TEXT PASSAGE START
Yeah, that’s the thing. It’s not just the the instrument in your hands, and it’s not us, the people who are performing with you. It is also the space your’e in at a gig, the way that you amplify the music and to what degree you amplify it and how you get that all set up, that also influences the outcome as well. So these are all things that I find stimulating and interesting.
Do you find that burdensome with different rooms? Or is that a good challenge for you?
Well, the challenge for me in gigs has been getting a setup for myself where it’s pretty dependable and adaptable night after night. I try to take responsibility for what I’m sending to the sound engineer, so what’s actually arriving at the console doesn’t need fixing. It’s adaptable, you know, in certain places you can get away with doing it more exactly like an idealised way of running sound. But if you’re in a room where there’s problems, then I can kind of just adjust things so that it will get enough of what I’m after, out of that space without the rooms problem taking over. You often play in rooms where they’re not set up for sound, where the sound of the gig is kind of an afterthought. Sometimes things maybe not ideal but they can be interesting too. The sound of certain rooms like the Thornbury Theater can be interesting. That’s a room, that’s not really set up for a rock and roll band. Certain things are coming back to you from that big high ceiling and reflective surfaces, but you have to find a way to contend with it. You might even change the way you perform certain material, or you might even change the type of material you play based on what that room gives you and what’s actually going to assist you from that space.There’s no point in trying to struggle and fight against physics the whole night.
TEXT PASSAGE END
RECORDED DATA START
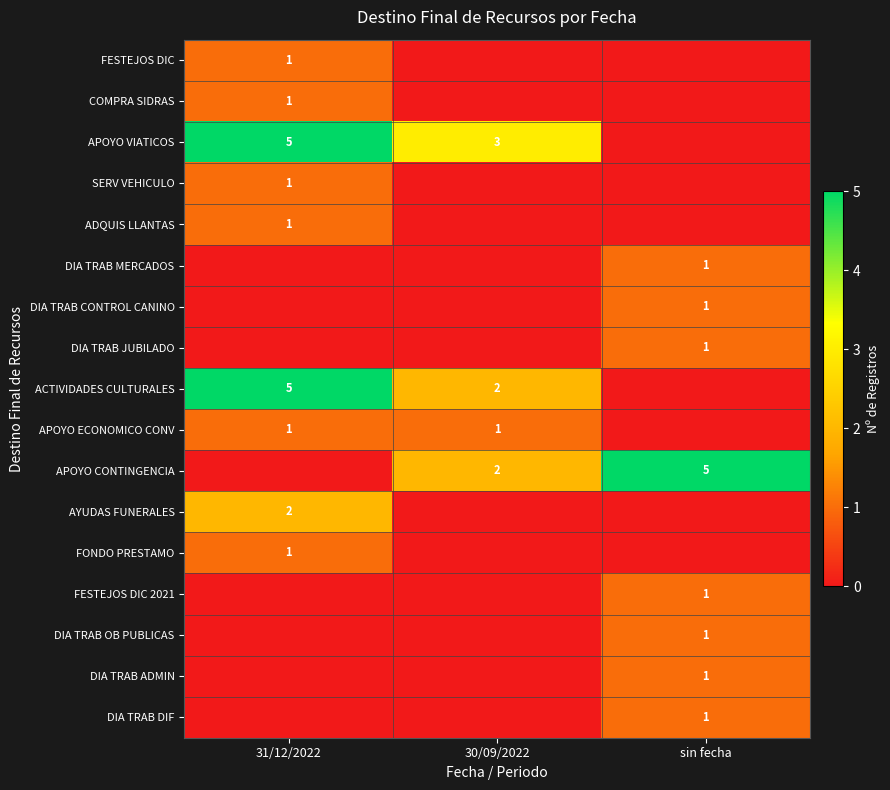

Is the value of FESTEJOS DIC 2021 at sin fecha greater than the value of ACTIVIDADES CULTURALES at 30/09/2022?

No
RECORDED DATA END
RECORDED DATA START
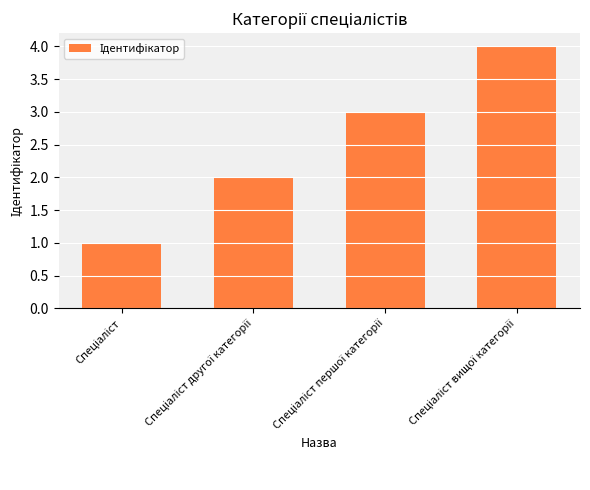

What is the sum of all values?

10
RECORDED DATA END
RECORDED DATA START
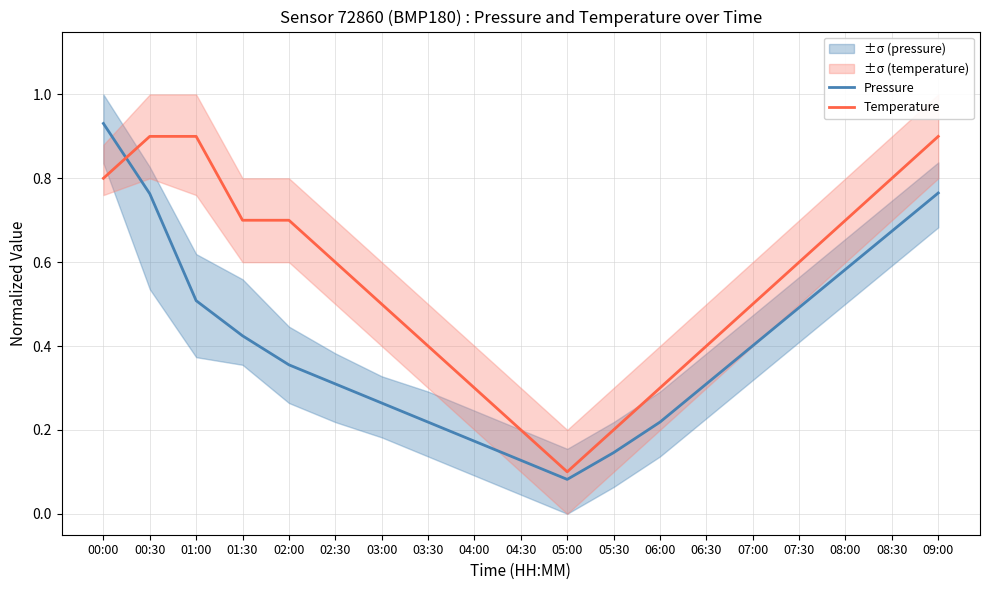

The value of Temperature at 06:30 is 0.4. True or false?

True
RECORDED DATA END
ASSIGNMENT 1 >>
Answer these about the live-sound interview:
(a) Besides the instrument and the other performers, what does the speaker say also influences the outcome?
(b) What does the speaker try to take responsibility for at gigs?
(c) Which room is named as not really set up for a rock and roll band?
ASSIGNMENT 2 >> Print everything in the live-sound interview from "Yeah, that’s the" down to "challenge for you?".
ASSIGNMENT 3 >> Proceed with the live-sound interview from where it stops.

ANSWER SECTION 1 >>
(a) The space you're in at a gig, how and how much you amplify the music, and how you get all of that set up.
(b) What they're sending to the sound engineer, so that what arrives at the console doesn't need fixing.
(c) The Thornbury Theater.

ANSWER SECTION 2 >>
Yeah, that’s the thing. It’s not just the the instrument in your hands, and it’s not us, the people who are performing with you. It is also the space your’e in at a gig, the way that you amplify the music and to what degree you amplify it and how you get that all set up, that also influences the outcome as well. So these are all things that I find stimulating and interesting.
Do you find that burdensome with different rooms? Or is that a good challenge for you?

ANSWER SECTION 3 >>
You’re on the record for saying that your songs aren’t all necessarily autobiographical in nature, and how there’s a truism that songwriters should ‘write what they know’. How important is storytelling, factual or fictional, in your songwriting?
It’s important to me. I mean not not all of them are literal stories. Some things might be more, more of an impressionistic approach. Sometimes there’s a poeticism that just comes from the way words bounce off each other and spark an image based on how those words resonate with you. A lot of Bob Dylan’s songs are like that. But yeah the folk storytelling songwriting, you know, the ballad tradition, I love all that stuff. So it doesn’t surprise me that comes out in what I do. It’s a good way of giving yourself the chance to have more material. You don’t necessarily need to go churning your private life up just to have something to write about. I don’t really get that. The truism that you should write what you know needs to be pretty flexible. It doesn’t literally mean, to me, you should write things that you have lived. To me that seems a little bit redundant, and potentially quite boring. Do I really have to write about driving around in a van to get to a gig? Sounds like not much of the song. Just because something happened to me is definitely not a guarantee that I’ll find it interesting to write about or sing about. So why would anyone want to hear about it?
The chapter about Chris Whitley, it is one that tells a vivid tale of friendship through adversity. You talk highly of Chris’s talent as a friend, a guitarist, a singer, songwriter. But there’s an honesty in in documenting the demons that Chris was facing in brutal vulnerability. What was it like working through the battle of protecting your friend and wanting to share the realities of his grief and addiction at the time?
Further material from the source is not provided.